* [To-do item]
Lines holding the string "Тепловое" are the ones to copy; find them all in the data.

* [Data for processing]
———
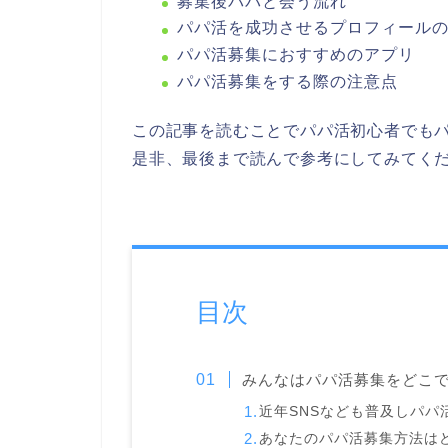
募集後パパと会う流れ
パパ活を成功させるプロフィール
パパ活募集におすすめのアプリ
パパ活募集をする際の注意点
この記事を読むことでパパ活初心者でも
是非、最後まで読んで参考にしてみてく
目次
みんなはパパ活募集をどこ
近年SNSなども普及しパパ
あなたのパパ活募集方法は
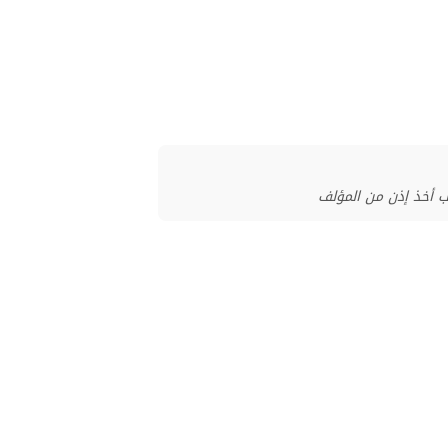
ب أخذ إذن من المؤلف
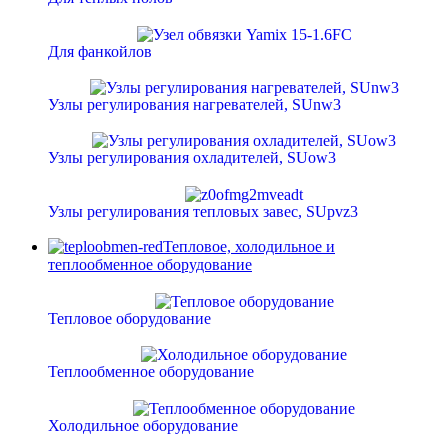
Для фанкойлов
Узлы регулирования нагревателей, SUnw3
Узлы регулирования охладителей, SUow3
Узлы регулирования тепловых завес, SUpvz3
Тепловое, холодильное и
теплообменное оборудование
Тепловое оборудование
Теплообменное оборудование
Холодильное оборудование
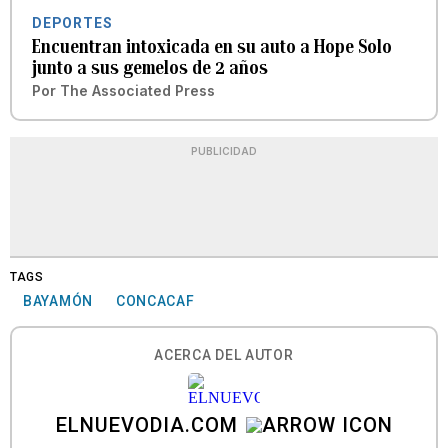
DEPORTES
Encuentran intoxicada en su auto a Hope Solo
junto a sus gemelos de 2 años
Por
The Associated Press
PUBLICIDAD
TAGS
BAYAMÓN
CONCACAF
ACERCA DEL AUTOR
ELNUEVODIA.COM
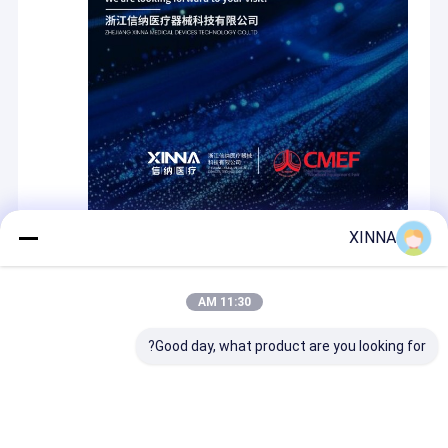
XINNA
Recommended Products
11:30 AM
Good day, what product are you looking for?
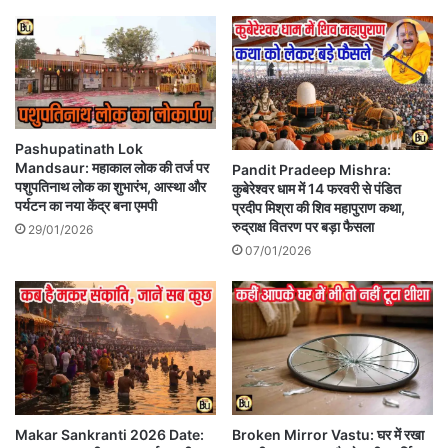
Pashupatinath Lok
Mandsaur: महाकाल लोक की तर्ज पर
Pandit Pradeep Mishra:
पशुपतिनाथ लोक का शुभारंभ, आस्था और
कुबेरेश्वर धाम में 14 फरवरी से पंडित
पर्यटन का नया केंद्र बना एमपी
प्रदीप मिश्रा की शिव महापुराण कथा,
रुद्राक्ष वितरण पर बड़ा फैसला
29/01/2026
07/01/2026
Makar Sankranti 2026 Date:
Broken Mirror Vastu: घर में रखा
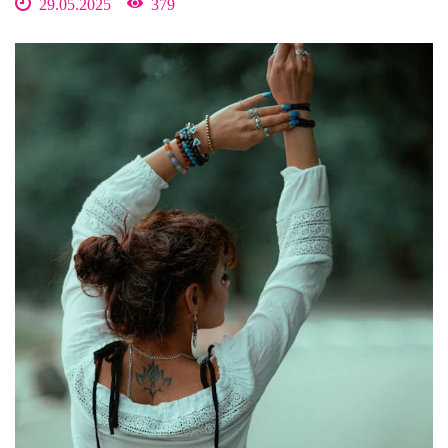
29.05.2025
379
———
* [Result below]
Тепловое, холодильное и
Тепловое оборудование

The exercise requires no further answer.